In 2008 Next Media Pty Ltd was purchased by Worseley Media, in a deal that saw ACP Magazines acquire Rolling Stone magazine in exchange for ACP titles Tracks and Waves. A few months later, ACP relaunched Rolling Stone, with a new look and size.

Year after year, Rolling Stone Australia has made me proud. They have executed the Rolling Stone mission with style, intelligence and energy. My hat is off to everyone who has contributed to this success over the years and I look forward to even greater years to come.
— Jann Wenner, 2009

In 2008 the magazine averaged sales of 27,051 copies a month, down from 29,372 the year before and about 40,000 at the time of its 30th anniversary issue six years previous. Its average readership in March 2008 was 301,000, compared with 296,000 a year earlier; the readership had peaked in December 1994 at 392,000.

ACP was acquired by Bauer Media Group in 2012 and in 2013, the company Paper Riot, headed by Matt Coyte, bought the Rolling Stone franchise from Bauer. Under Coyte's editorship, and with the launch of its own independent website in 2014, Rolling Stone started to claw back some of its former relevance and credibility, but it was an Indian Summer, and in January 2018, Paper Riot went into external administration and the last issue of Australian Rolling Stone appeared.

In January 2019, it was announced that Rolling Stone would be returning to the Australian market. In November 2019, it was announced that Penske Media had entered into a multi-year licensing agreement with Australian music publisher, The Brag Media, to relaunch the local physical and digital edition of Rolling Stone. The license was renewed in 2025 by Vinyl Group publishing arm, Vinyl Media. The magazine was renamed to Rolling Stone Australia / New Zealand in 2022 and distributed in both countries.
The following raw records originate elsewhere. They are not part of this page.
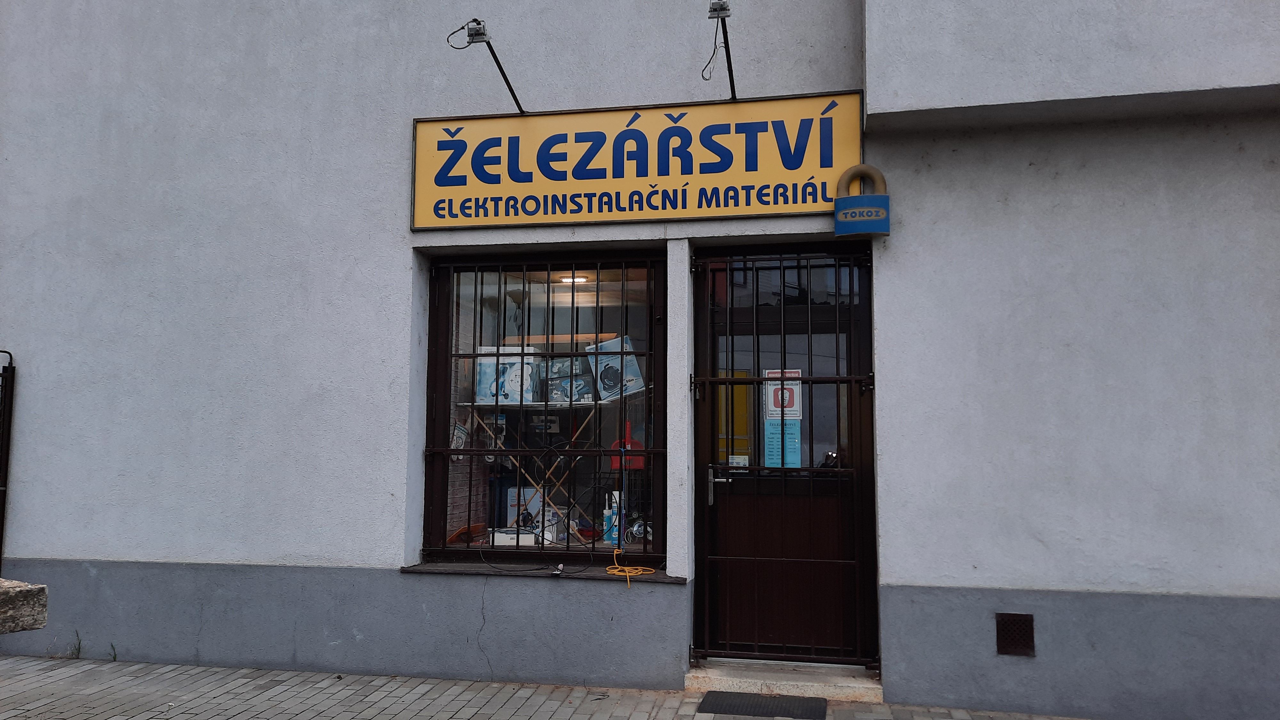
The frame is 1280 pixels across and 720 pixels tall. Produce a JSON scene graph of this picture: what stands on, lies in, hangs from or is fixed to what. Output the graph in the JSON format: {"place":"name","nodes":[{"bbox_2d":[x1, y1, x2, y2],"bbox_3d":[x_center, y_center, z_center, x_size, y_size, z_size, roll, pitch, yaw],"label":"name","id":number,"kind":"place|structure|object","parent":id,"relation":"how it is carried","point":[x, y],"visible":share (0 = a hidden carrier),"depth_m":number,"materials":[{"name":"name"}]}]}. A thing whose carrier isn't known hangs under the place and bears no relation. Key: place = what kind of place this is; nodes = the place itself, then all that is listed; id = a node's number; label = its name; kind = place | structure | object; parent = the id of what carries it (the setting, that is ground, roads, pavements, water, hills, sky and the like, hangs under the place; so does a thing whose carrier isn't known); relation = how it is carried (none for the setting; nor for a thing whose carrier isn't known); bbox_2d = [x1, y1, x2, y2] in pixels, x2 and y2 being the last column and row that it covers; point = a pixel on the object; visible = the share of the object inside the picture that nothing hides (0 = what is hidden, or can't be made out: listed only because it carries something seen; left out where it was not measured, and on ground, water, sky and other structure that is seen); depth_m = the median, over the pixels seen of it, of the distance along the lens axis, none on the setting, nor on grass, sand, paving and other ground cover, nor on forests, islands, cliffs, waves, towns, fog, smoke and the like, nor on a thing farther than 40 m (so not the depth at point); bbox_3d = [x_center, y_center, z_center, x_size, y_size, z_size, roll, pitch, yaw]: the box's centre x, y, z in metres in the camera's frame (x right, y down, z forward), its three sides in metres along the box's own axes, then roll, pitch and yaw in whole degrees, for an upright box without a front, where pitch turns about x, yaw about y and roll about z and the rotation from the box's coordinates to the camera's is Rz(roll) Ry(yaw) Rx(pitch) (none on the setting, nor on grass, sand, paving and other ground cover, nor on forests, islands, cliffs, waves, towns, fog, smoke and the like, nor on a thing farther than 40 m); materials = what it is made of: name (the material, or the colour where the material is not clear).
{"place":"outdoors","nodes":[
{"label":"outdoors","id":0,"kind":"place"},
{"bbox_2d":[0,578,47,632],"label":"stone block","id":1,"kind":"structure","parent":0,"point":[19,595],"depth_m":3.09,"materials":[{"name":"grey stone"}]},
{"bbox_2d":[0,654,1101,719],"label":"brick pavement","id":2,"kind":"structure","parent":0,"point":[8,661],"materials":[{"name":"grey brick"}]},
{"bbox_2d":[66,629,82,658],"bbox_3d":[-3.232,1.630,5.273,0.145,0.182,0.179,-1,-5,13],"label":"weed","id":3,"kind":"object","parent":2,"relation":"on","point":[79,643],"visible":0.77,"depth_m":5.29,"materials":[{"name":"green plant"}]},
{"bbox_2d":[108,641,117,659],"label":"weed","id":4,"kind":"object","parent":2,"relation":"on","point":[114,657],"visible":0.66,"depth_m":5.30,"materials":[{"name":"green plant"}]},
{"bbox_2d":[696,690,829,719],"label":"doormat","id":5,"kind":"object","parent":2,"relation":"on","point":[730,696],"visible":0.99,"depth_m":4.43,"materials":[{"name":"rubber"}]},
{"bbox_2d":[685,658,883,702],"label":"doorstep","id":6,"kind":"structure","parent":2,"relation":"on","point":[797,684],"materials":[{"name":"grey stone"}]},
{"bbox_2d":[0,0,1279,719],"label":"building","id":7,"kind":"structure","parent":0,"point":[890,328],"depth_m":5.16,"materials":[{"name":"paint"}]},
{"bbox_2d":[0,348,15,572],"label":"metal gate","id":8,"kind":"structure","parent":7,"relation":"attached to","point":[1,547],"depth_m":5.64,"materials":[{"name":"black metal"}]},
{"bbox_2d":[449,19,524,114],"bbox_3d":[-0.812,-1.597,5.119,0.195,0.392,0.784,-1,-5,13],"label":"sign lamp","id":9,"kind":"object","parent":7,"relation":"attached to","point":[477,24],"visible":0.95,"depth_m":4.97,"materials":[{"name":"black metal"}]},
{"bbox_2d":[400,560,682,582],"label":"window sill","id":10,"kind":"structure","parent":7,"relation":"attached to","point":[660,579],"materials":[{"name":"stone"}]},
{"bbox_2d":[473,549,594,575],"bbox_3d":[-0.597,1.125,5.186,0.725,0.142,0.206,-1,-5,13],"label":"black cable","id":11,"kind":"object","parent":10,"relation":"on","point":[533,570],"visible":0.98,"depth_m":5.15,"materials":[{"name":"black plastic"}]},
{"bbox_2d":[605,545,657,588],"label":"yellow cord","id":12,"kind":"object","parent":10,"relation":"on","point":[626,568],"visible":0.98,"depth_m":5.10,"materials":[{"name":"yellow plastic"}]},
{"bbox_2d":[417,253,665,566],"bbox_3d":[-0.514,0.266,5.302,1.655,2.005,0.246,-1,-5,13],"label":"shop window","id":13,"kind":"structure","parent":7,"relation":"in","point":[440,405],"depth_m":5.33,"materials":[{"name":"glass"}]},
{"bbox_2d":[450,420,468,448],"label":"work gloves","id":14,"kind":"object","parent":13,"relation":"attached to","point":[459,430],"visible":0.71,"depth_m":5.77,"materials":[{"name":"white"}]},
{"bbox_2d":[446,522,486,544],"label":"wooden object","id":15,"kind":"object","parent":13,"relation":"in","point":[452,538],"visible":0.8,"depth_m":5.66,"materials":[{"name":"wood"}]},
{"bbox_2d":[490,527,538,546],"bbox_3d":[-0.774,1.106,5.709,0.313,0.099,0.214,-1,-5,13],"label":"white box","id":16,"kind":"object","parent":13,"relation":"in","point":[512,536],"visible":0.77,"depth_m":5.63,"materials":[{"name":"white cardboard"}]},
{"bbox_2d":[458,400,616,541],"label":"drying rack","id":17,"kind":"object","parent":13,"relation":"in","point":[547,476],"visible":0.67,"depth_m":5.89,"materials":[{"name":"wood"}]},
{"bbox_2d":[475,344,536,403],"bbox_3d":[-0.843,0.103,5.847,0.391,0.360,0.240,-1,-5,13],"label":"box","id":18,"kind":"object","parent":17,"relation":"on","point":[484,362],"visible":0.73,"depth_m":5.76,"materials":[{"name":"white"}]},
{"bbox_2d":[505,484,552,533],"bbox_3d":[-0.751,0.986,6.092,0.251,0.296,0.193,-1,-5,13],"label":"white box","id":19,"kind":"object","parent":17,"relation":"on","point":[533,508],"visible":0.57,"depth_m":6.01,"materials":[{"name":"white cardboard"}]},
{"bbox_2d":[545,355,594,402],"bbox_3d":[-0.444,0.137,5.866,0.325,0.290,0.206,0,-5,1],"label":"box","id":20,"kind":"object","parent":17,"relation":"on","point":[565,382],"visible":0.81,"depth_m":5.80,"materials":[{"name":"cardboard"}]},
{"bbox_2d":[585,335,644,401],"bbox_3d":[-0.167,0.066,5.691,0.329,0.372,0.291,2,-5,-18],"label":"box","id":21,"kind":"object","parent":17,"relation":"on","point":[635,366],"visible":0.82,"depth_m":5.61,"materials":[{"name":"blue cardboard"}]},
{"bbox_2d":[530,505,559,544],"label":"white box","id":22,"kind":"object","parent":13,"relation":"in","point":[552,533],"visible":0.65,"depth_m":5.79,"materials":[{"name":"white cardboard"}]},
{"bbox_2d":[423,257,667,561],"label":"window security grille","id":23,"kind":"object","parent":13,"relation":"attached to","point":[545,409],"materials":[{"name":"black metal"}]},
{"bbox_2d":[603,491,622,544],"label":"sealant tube","id":24,"kind":"object","parent":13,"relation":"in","point":[616,522],"visible":0.75,"depth_m":5.55,"materials":[{"name":"plastic"}]},
{"bbox_2d":[610,422,644,469],"bbox_3d":[-0.079,0.556,5.856,0.256,0.302,0.101,-1,-5,13],"label":"red dustpan","id":25,"kind":"object","parent":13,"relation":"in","point":[614,465],"visible":0.74,"depth_m":5.83,"materials":[{"name":"red plastic"}]},
{"bbox_2d":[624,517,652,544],"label":"lamp","id":26,"kind":"object","parent":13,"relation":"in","point":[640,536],"visible":0.76,"depth_m":5.20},
{"bbox_2d":[559,274,589,284],"bbox_3d":[-0.461,-0.575,6.439,0.262,0.069,0.181,-1,-5,13],"label":"ceiling lamp","id":27,"kind":"object","parent":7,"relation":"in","point":[565,280],"visible":0.68,"depth_m":6.43,"materials":[{"name":"white"}]},
{"bbox_2d":[409,91,863,230],"bbox_3d":[-0.051,-1.097,5.184,2.689,0.686,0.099,-1,-5,13],"label":"shop sign","id":28,"kind":"object","parent":7,"relation":"attached to","point":[785,209],"visible":0.96,"depth_m":5.12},
{"bbox_2d":[704,0,735,98],"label":"sign lamp","id":29,"kind":"object","parent":7,"relation":"attached to","point":[714,10],"visible":0.97,"depth_m":4.74,"materials":[{"name":"black metal"}]},
{"bbox_2d":[693,249,877,668],"bbox_3d":[0.750,0.589,4.996,1.211,2.309,0.212,-1,-5,13],"label":"door","id":30,"kind":"structure","parent":7,"relation":"in","point":[702,312],"depth_m":5.00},
{"bbox_2d":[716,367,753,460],"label":"yellow panel","id":31,"kind":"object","parent":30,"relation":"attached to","point":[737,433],"visible":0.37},
{"bbox_2d":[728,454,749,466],"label":"sticker","id":32,"kind":"object","parent":30,"relation":"attached to","point":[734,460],"visible":0.6,"depth_m":5.09,"materials":[{"name":"white paper"}]},
{"bbox_2d":[763,416,801,467],"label":"notice","id":33,"kind":"object","parent":30,"relation":"attached to","point":[792,428],"visible":0.69,"depth_m":4.89,"materials":[{"name":"blue paper"}]},
{"bbox_2d":[764,369,801,419],"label":"face mask notice","id":34,"kind":"object","parent":30,"relation":"attached to","point":[792,412],"visible":0.79,"depth_m":4.99,"materials":[{"name":"white paper"}]},
{"bbox_2d":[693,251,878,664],"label":"door security grille","id":35,"kind":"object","parent":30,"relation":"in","point":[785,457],"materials":[{"name":"black metal"}]},
{"bbox_2d":[833,165,890,236],"bbox_3d":[1.119,-0.793,4.638,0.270,0.369,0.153,-1,-5,13],"label":"sign","id":36,"kind":"object","parent":7,"relation":"attached to","point":[841,204],"visible":0.98,"depth_m":4.58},
{"bbox_2d":[994,612,1035,656],"bbox_3d":[1.787,1.312,4.403,0.177,0.198,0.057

The print magazine was published quarterly until in late-2025 when they announced that while Rolling Stone Australia / New Zealand would still publish four issues each year, they would no longer arrive at a fixed quarterly schedule.

==Awards==

Commencing in 2010, the Rolling Stone Australia Awards are awarded annually in January by Rolling Stone Australia for outstanding contributions to popular culture in the previous year. They initially ran from 2009 to 2015 and have been relaunched as of March 2021.